Qualche anno fa, durante la specializzazione in fisica alla Columbia, Kerstin Perez si è offerta volontaria in un laboratorio di nanotecnologia e si è unita al team principale che stava lavorando alla messa a punto di GAPS (General AntiParticle Spectrometer), una missione in mongolfiera nella fascia antartica per cercare antinuclei di raggi cosmici a bassa energia.

Poco tempo dopo, al Caltech, ha avuto l’opportunità di andare al CERN dove ha contribuito alla messa a punto di uno dei rivelatori di pixel dell’LHC, l’acceleratore di particelle. “Ero consapevole che tutti gli indizi della presenza della materia oscura provengono da osservazioni astrofisiche”, dice Perez. “Volevo l’opportunità, da zero, di progettare e costruire fondamentalmente un esperimento che potesse dirci qualcosa sulla materia oscura”.

Per questa ragione, nel 2016 è arrivata al MIT, e ha realizzato il suo obiettivo.

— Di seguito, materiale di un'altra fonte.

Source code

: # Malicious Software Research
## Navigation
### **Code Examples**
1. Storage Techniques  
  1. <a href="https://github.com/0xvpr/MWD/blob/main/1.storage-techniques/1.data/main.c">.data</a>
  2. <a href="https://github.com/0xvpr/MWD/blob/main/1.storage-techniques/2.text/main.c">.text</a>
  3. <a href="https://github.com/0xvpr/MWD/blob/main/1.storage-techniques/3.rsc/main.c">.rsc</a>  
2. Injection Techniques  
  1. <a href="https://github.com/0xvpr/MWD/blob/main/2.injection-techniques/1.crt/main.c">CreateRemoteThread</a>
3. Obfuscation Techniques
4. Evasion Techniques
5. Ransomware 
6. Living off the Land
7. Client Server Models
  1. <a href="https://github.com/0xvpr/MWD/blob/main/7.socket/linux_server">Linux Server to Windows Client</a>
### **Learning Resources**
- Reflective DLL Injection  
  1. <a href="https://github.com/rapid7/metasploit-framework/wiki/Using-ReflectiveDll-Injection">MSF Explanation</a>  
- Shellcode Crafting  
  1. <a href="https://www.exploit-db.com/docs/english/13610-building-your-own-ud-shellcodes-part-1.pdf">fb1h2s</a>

E’ diventata una delle responsabili di GAPS, il progetto a cui inizialmente aveva lavorato alla Columbia. Questa missione, finanziata dalla NASA, mira a rilevare i prodotti della distruzione della materia oscura. 

In effetti, quando due particelle di materia oscura si scontrano, si pensa che l’energia di questa “interazione” possa essere convertita in altre particelle, inclusi gli antideuteroni che poi attraversano la galassia come raggi cosmici che possono penetrare nella stratosfera terrestre. Se gli antideuteroni esistono, dovrebbero provenire da tutte le parti del cielo e Perez e i suoi colleghi sperano che GAPS sia alla giusta altitudine e abbia strumenti sensibili per rilevarli. 

Oltre a GAPS, il lavoro di Perez si concentra sullo sviluppo di metodi per cercare la materia oscura e altre particelle esotiche nelle supernove e in altri fenomeni astrofisici catturati da telescopi terrestri e spaziali.

“Misuriamo così tanto dell’universo, ma sappiamo anche che stiamo perdendo pezzi enormi di ciò di cui è fatto l’universo”, spiega. “Ci devono essere più elementi costitutivi di quelli noti e credo che la via giusta per conoscerli sia fornita dai metodi sperimentali”.